• What needs to be done
Scan the lines below and report each one containing "moveTo" by copying it.

• Given entries
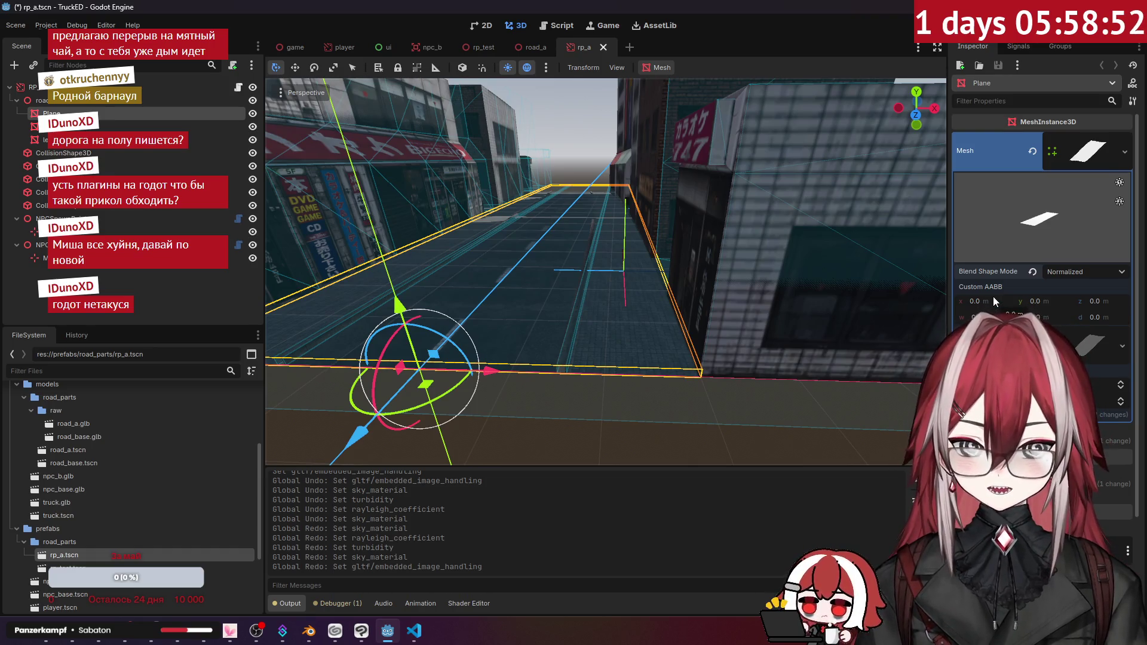
pyautogui.scroll(-2, 993, 297)
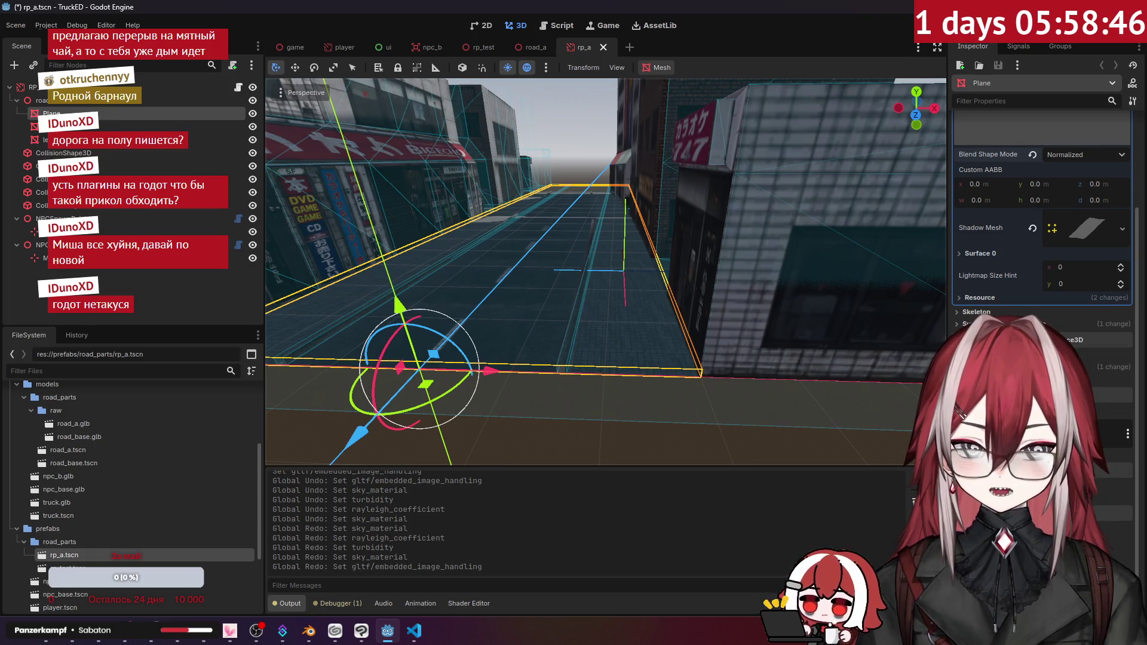
pyautogui.moveTo(571, 288)
pyautogui.mouseDown()
pyautogui.moveTo(514, 287)
pyautogui.moveTo(571, 289)
pyautogui.mouseUp()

• Exercise response
pyautogui.moveTo(571, 288)
pyautogui.moveTo(514, 287)
pyautogui.moveTo(571, 289)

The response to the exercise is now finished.